I didn’t think it’d be so bad for him to understand what happened to me.
I needed my family to understand.
Maybe then…maybe then I can fill something in the void nestled deep within.
It was up to my cousin now and his Resolve, and the allies I had gathered to keep him safe. But I feared it may not be enough. A lot of things could go wrong inside the dungeon. A lot of people, some his allies, were going to die. There were plenty of factors I had to take into account. My archetypes already apologized to me in advance if they killed him if his Resolve dipped to red.
If the unthinkable happened, I know I must accept his fate. If his Resolve dropped to red, I couldn't stop my archetypes from killing him. This was the rules of the dungeon, and I’d feed on his essence.
And yet, I wondered if I could even do that.
Fuck, I hoped I’d never find out.
I turned my gaze back on the main road where Leo and the others just drove past the gas station. They were on their way to Point Hope. Inside the cabin, Harrison was a blubbering, hysterical mess, desperately screaming for the police. If I hadn’t terminated the scenario when I did, his Resolve were probably very low. But now that the immediate threat was behind them, I bet it was also ticking upward.
“I need to get out! I need to get as far away from here as possible!” Harrison exclaimed.
Paul shouted at him to calm down, but even he was freaked out. He’d never seen an abominable snowman before and I could tell it shook him. He expected to see scary creatures that Leo claimed to exist, but he wasn’t expecting that, and he definitely wasn’t expecting he’d react like this—like a coward. He didn’t like this feeling, and it was making him very angry.
But that was when Harrison made a mistake.
Leo drove past the “Welcome to Point Hope” sign, and when Harrison saw that, he lost his shit. Harrison wanted Leo to drive east. All he could think about was going east and getting a hold of an Astarothian sect, preferably drive by an airport so that he could actually fly back home to New York and report to The Collector.
Harrison got behind Leo, shaking his shoulder, trying to convince him to turn the car around and head to the highway instead. Just not Point Hope. Never Point Hope.

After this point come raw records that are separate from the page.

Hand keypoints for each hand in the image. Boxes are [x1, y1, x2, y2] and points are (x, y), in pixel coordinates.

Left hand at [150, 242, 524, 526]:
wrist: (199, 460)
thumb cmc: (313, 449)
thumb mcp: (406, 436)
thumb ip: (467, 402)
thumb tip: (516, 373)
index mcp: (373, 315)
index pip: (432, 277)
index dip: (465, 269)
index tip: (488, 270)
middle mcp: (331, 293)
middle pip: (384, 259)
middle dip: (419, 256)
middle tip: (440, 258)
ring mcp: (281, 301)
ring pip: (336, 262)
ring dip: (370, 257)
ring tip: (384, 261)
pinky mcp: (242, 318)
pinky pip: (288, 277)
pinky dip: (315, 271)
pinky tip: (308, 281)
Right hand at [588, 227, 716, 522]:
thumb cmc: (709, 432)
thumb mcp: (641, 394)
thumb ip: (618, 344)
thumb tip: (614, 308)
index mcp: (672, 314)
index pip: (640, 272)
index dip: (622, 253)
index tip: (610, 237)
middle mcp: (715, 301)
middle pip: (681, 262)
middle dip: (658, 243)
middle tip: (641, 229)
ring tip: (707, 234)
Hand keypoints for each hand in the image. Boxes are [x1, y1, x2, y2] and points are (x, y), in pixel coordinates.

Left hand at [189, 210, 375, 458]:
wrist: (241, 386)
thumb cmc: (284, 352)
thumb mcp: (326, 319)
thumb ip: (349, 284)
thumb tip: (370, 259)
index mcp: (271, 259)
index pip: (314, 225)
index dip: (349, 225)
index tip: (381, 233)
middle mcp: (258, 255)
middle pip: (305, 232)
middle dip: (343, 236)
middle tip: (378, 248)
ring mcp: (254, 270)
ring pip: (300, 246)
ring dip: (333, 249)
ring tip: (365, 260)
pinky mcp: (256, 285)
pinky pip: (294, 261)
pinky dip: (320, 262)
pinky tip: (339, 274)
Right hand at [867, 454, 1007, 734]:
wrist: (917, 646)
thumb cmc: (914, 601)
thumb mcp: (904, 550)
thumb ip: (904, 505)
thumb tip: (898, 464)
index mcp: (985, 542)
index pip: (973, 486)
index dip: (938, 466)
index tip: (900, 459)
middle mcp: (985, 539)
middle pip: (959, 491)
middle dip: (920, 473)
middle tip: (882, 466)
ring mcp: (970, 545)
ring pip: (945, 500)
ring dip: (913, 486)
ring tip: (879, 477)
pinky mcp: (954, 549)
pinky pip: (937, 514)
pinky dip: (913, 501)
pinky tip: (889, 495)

If he had to wrestle the wheel away from him, Harrison was willing to do it. The sudden, frantic movement caused Harrison’s sleeve to ride up his left forearm. Paul recognized the symbol of Astaroth tattooed there.
Without a word, Paul twisted around in his seat, inverted his weapon, and slammed the heavy buttstock of the tactical shotgun squarely into Harrison’s face.
He was knocked out cold.
“What in the hell did you do that for?” Leo yelled, slamming his hands against the wheel as the car veered slightly onto the shoulder.
“Devil cult,” Paul grumbled, breathing heavily as he watched the unconscious soldier slump against the seat. “He’s one of them.”
“One of who?”
“Look at his arm. He’s part of the cult you fought a year ago.”
Leo glanced back, saw the symbol, and stared straight ahead on the road. He heaved a deep, dejected sigh.
I chuckled.
Even with the surprise escalation of events with Leo and Paul’s arrival, everything was going swimmingly for the main event.